Yale Club of New York City, Tap Room
When the Yale Club of New York City opened at its current location in 1915, the 22 story building became the largest clubhouse in the world. The neoclassical clubhouse designed by James Gamble Rogers has over 11,000 members consisting of generations of faculty and alumni. The historic Tap Room, part of Midtown Manhattan’s Yale Club, was originally built as a grand billiard hall and has long served as the main dining room. For the 2013 renovation, EverGreene served as both finishes consultant and specialty contractor. Working with Newman Architects and the Club leadership to bring a new warmth and vivacity to the Tap Room, EverGreene restored all of the interior finishes including ornamental and flat plaster, woodwork, decorative painting, faux stone, and faux bois. Artisans patched and replicated the Tyrolean textured plaster finish on the walls to imitate hand-cut medieval limestone and implemented a 3-color decorative paint scheme to resemble natural stone color variation. EverGreene cleaned and refinished the massive wood ceiling beams in a warmer, lighter oak faux bois to brighten the space.

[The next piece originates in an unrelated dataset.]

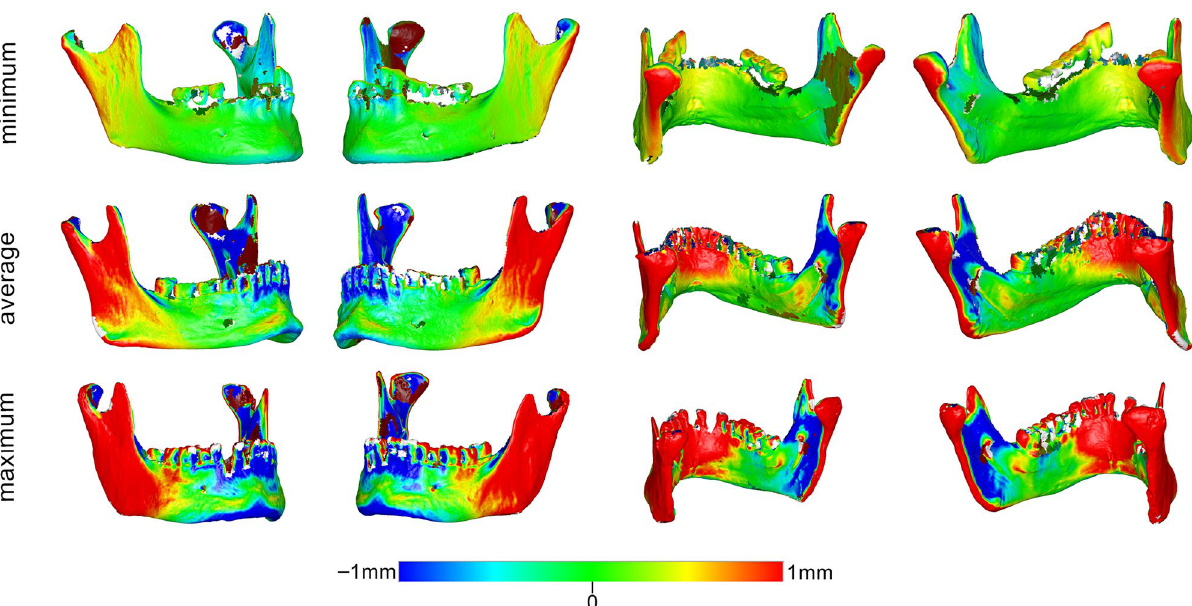
Figure 5. Color coded distance maps of mandibles showing the difference between dry (reference) and wet models, depicted through models that corresponded to the minimum, average and maximum error detected in the pre-specified measurement areas. Zero distance between best-fit approximated repeated scans indicates perfect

In the stairway alcove, connecting the Tap Room to a lounge, the historic beams had become discolored beneath a drop ceiling. Decorative artists patched plaster holes and restored the original saw-tooth stencil design along the ceiling beams after reinstating its faux bois finish that echoes the warmth of the oak beams in the dining room. To infuse the space with collegiate spirit, EverGreene gilded 10 “Y’s” on wood corbels with 22 karat gold leaf and cast and decorated plaster busts of Handsome Dan, Yale’s living Bulldog mascot. The hand-finished treatments elevate and refine the Tap Room environment, refreshing the club-culture ambiance and its evocation of the neo-Gothic style associate with Yale.